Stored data
_____
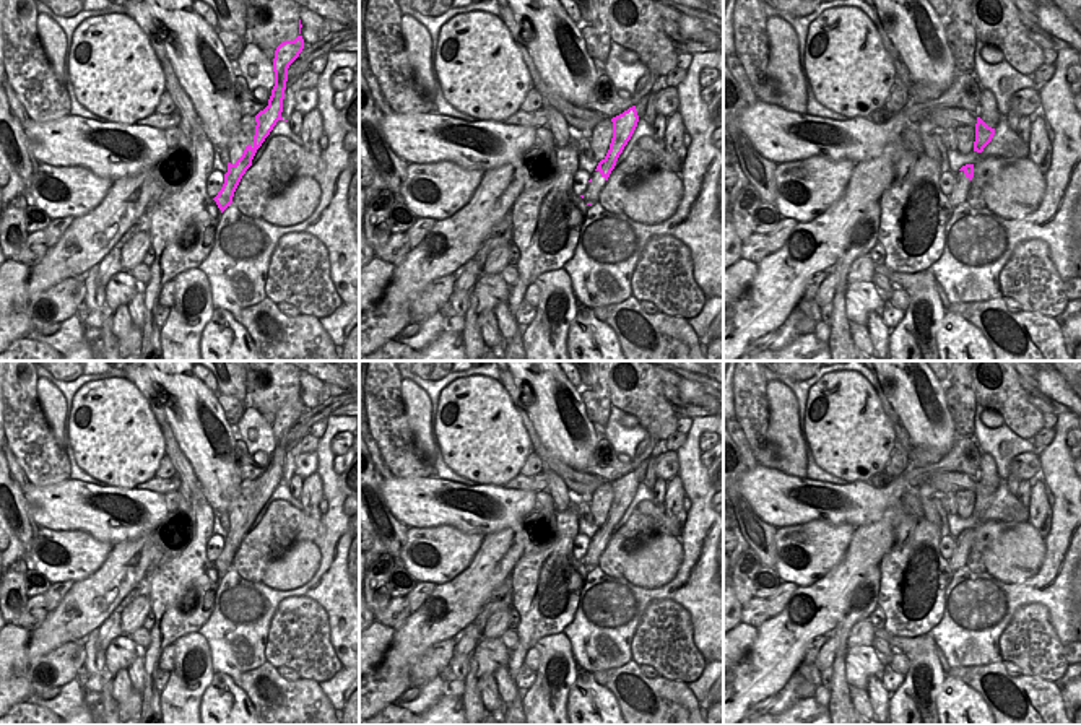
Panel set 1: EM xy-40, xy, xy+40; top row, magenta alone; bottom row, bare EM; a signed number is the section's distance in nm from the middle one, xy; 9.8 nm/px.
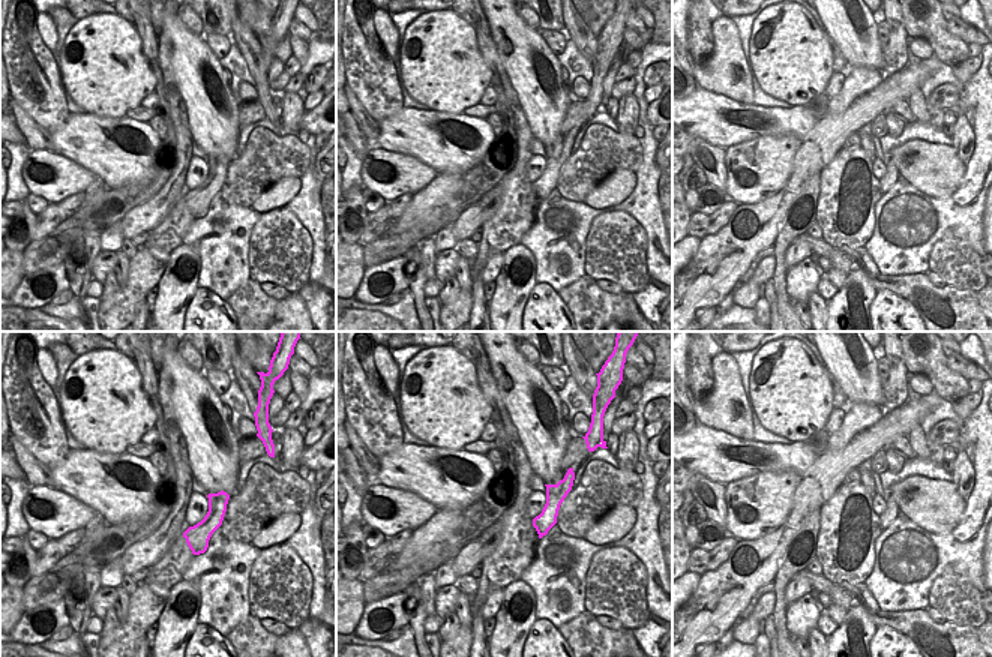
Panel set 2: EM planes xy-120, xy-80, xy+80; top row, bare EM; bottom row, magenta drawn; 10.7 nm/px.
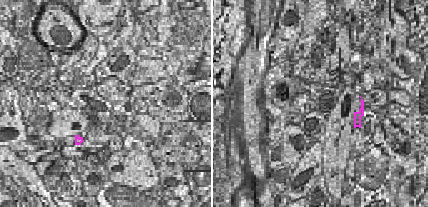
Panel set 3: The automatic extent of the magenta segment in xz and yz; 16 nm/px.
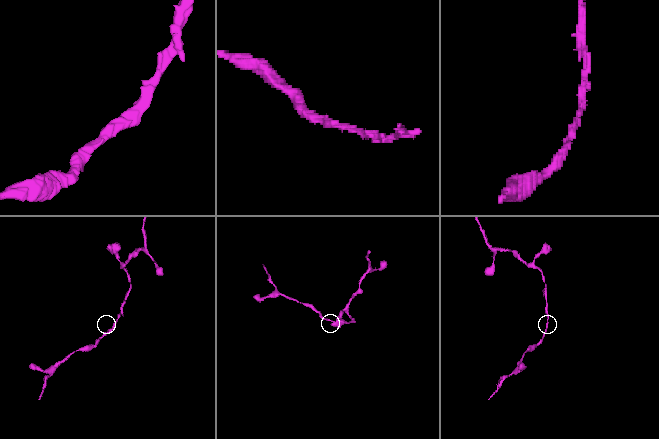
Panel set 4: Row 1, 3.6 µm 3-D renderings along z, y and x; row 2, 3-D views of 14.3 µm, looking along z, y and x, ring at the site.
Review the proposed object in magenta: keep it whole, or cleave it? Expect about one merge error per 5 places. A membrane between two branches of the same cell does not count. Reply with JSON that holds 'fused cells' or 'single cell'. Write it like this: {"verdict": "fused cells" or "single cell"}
{"verdict": "single cell"}

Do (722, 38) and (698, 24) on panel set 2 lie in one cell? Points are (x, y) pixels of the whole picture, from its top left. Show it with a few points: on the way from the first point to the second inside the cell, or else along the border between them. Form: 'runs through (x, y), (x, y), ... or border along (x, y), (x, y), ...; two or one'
border along (712, 23), (713, 54), (707, 62), (697, 65); two

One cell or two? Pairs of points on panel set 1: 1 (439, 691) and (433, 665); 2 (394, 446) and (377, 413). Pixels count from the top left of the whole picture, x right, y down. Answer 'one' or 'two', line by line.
1: two
2: one

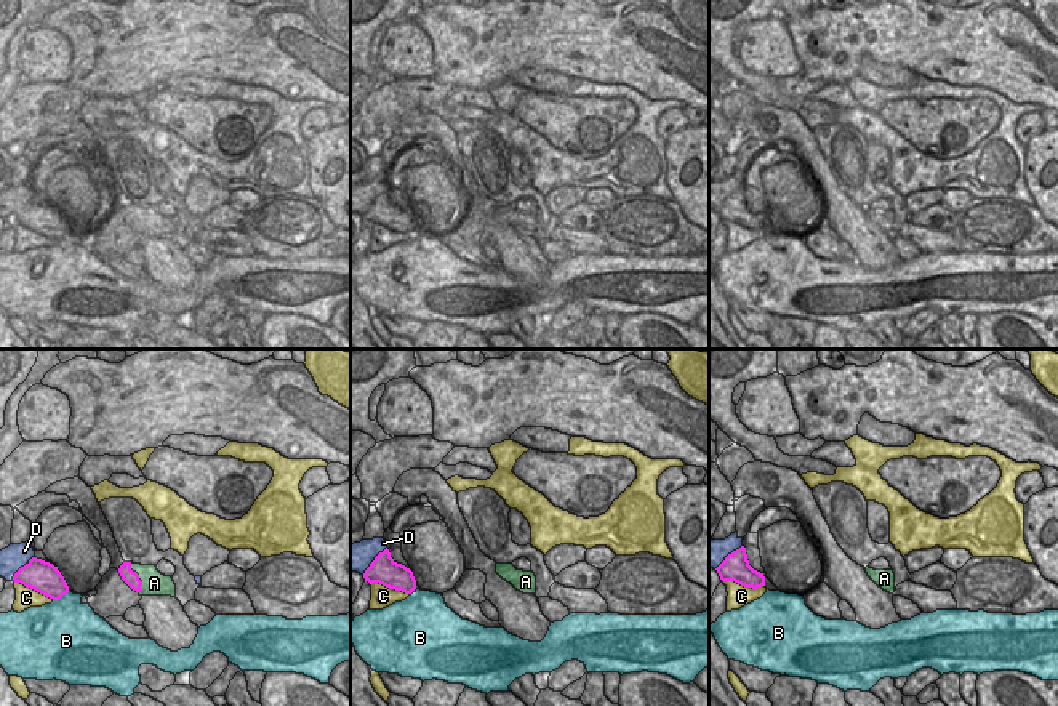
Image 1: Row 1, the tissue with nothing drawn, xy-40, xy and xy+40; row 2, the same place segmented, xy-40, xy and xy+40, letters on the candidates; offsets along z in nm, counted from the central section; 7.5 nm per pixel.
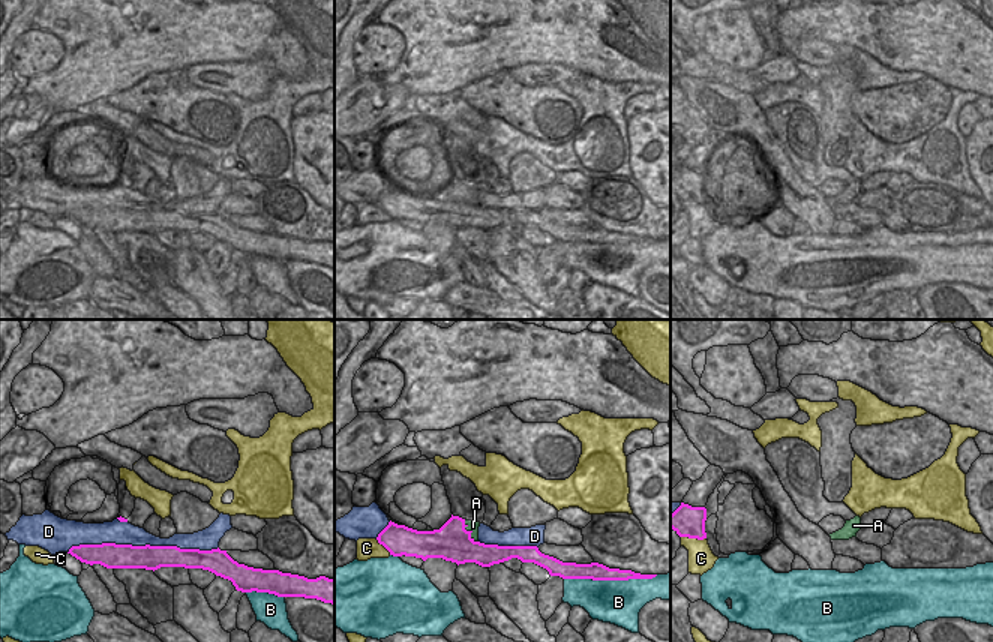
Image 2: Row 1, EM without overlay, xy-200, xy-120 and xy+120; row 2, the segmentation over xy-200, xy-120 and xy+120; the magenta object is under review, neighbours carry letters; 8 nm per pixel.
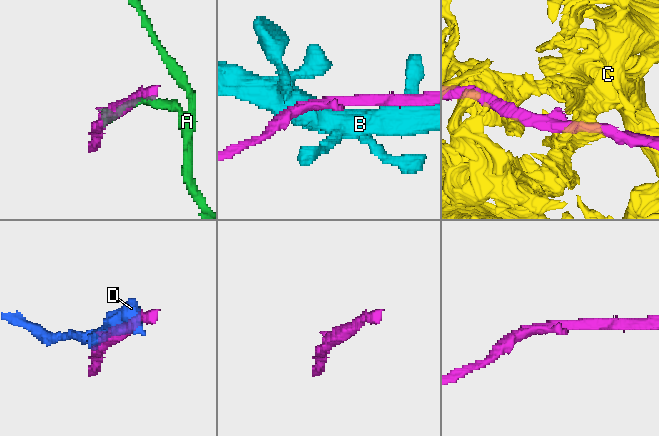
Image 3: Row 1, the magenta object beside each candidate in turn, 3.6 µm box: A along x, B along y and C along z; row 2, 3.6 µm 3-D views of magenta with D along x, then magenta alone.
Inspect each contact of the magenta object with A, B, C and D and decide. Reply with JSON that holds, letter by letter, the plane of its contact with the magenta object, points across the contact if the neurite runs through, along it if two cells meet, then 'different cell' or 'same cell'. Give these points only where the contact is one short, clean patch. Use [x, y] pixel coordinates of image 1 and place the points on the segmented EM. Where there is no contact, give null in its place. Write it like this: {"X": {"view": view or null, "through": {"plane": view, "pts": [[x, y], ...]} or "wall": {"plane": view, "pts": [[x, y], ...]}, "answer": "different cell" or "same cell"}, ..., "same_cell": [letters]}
{"A": {"view": "xy-40", "wall": {"plane": "xy-40", "pts": [[130, 562], [130, 567], [141, 581], [140, 591]]}, "answer": "different cell"}, "B": {"view": "xy-40", "answer": "different cell"}, "C": {"view": "xy", "answer": "different cell"}, "D": {"view": "xy-40", "answer": "different cell"}, "same_cell": []}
_____
Work instruction :: Since the pictures are not part of the copy, please transcribe only the lines above from the one with "One cell or" through the one with "Image 2: Row", exactly and with both ends.

The answer ::
One cell or two? Pairs of points on panel set 1: 1 (439, 691) and (433, 665); 2 (394, 446) and (377, 413). Pixels count from the top left of the whole picture, x right, y down. Answer 'one' or 'two', line by line.
1: two
2: one

Image 1: Row 1, the tissue with nothing drawn, xy-40, xy and xy+40; row 2, the same place segmented, xy-40, xy and xy+40, letters on the candidates; offsets along z in nm, counted from the central section; 7.5 nm per pixel.
Image 2: Row 1, EM without overlay, xy-200, xy-120 and xy+120; row 2, the segmentation over xy-200, xy-120 and xy+120; the magenta object is under review, neighbours carry letters; 8 nm per pixel.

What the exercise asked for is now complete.